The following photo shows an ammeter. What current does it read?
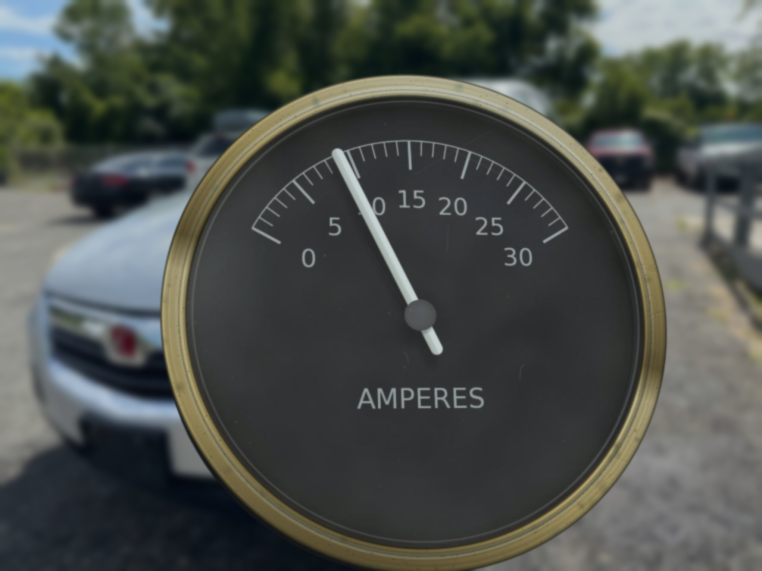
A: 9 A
☆ ☆ ☆ ☆ ☆
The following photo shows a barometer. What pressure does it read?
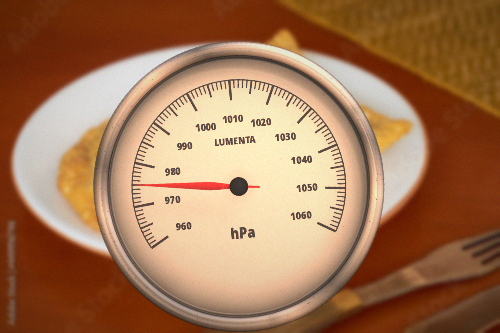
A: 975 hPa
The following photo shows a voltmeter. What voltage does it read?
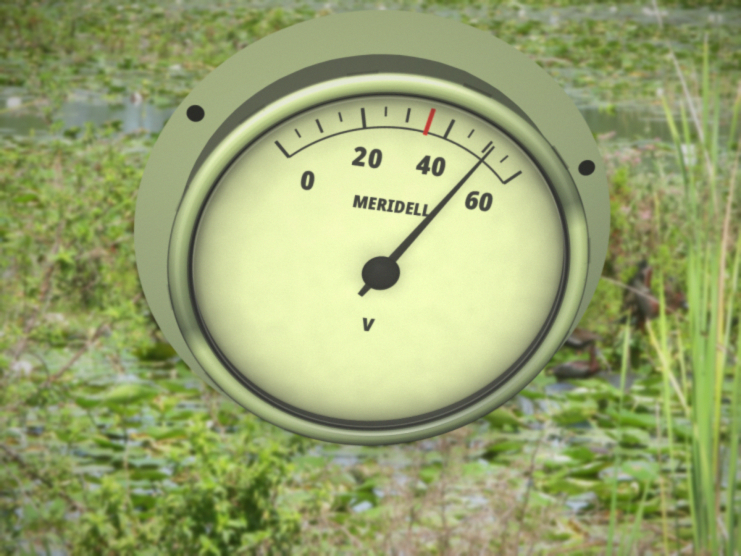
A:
☆ ☆ ☆ ☆ ☆
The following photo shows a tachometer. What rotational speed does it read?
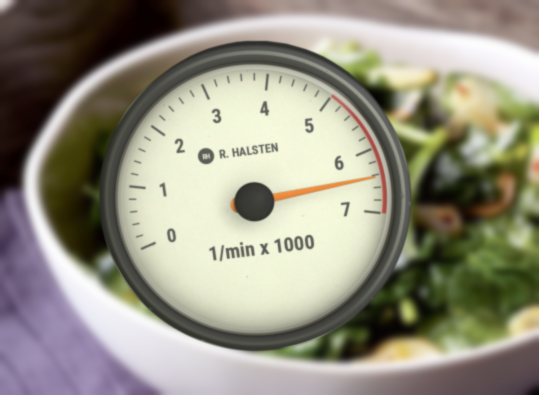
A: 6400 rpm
☆ ☆ ☆ ☆ ☆
Lay out the records from the line with "The following photo shows a tachometer." through the line with "A: 6400 rpm" as a two-column CSV with the headers text and answer. Give each record one row, put each field in double quotes with line breaks replaced by spaces, and leave out the pictures.

> _Written solution_:
text,answer
"The following photo shows a tachometer. What rotational speed does it read? A:","6400 rpm"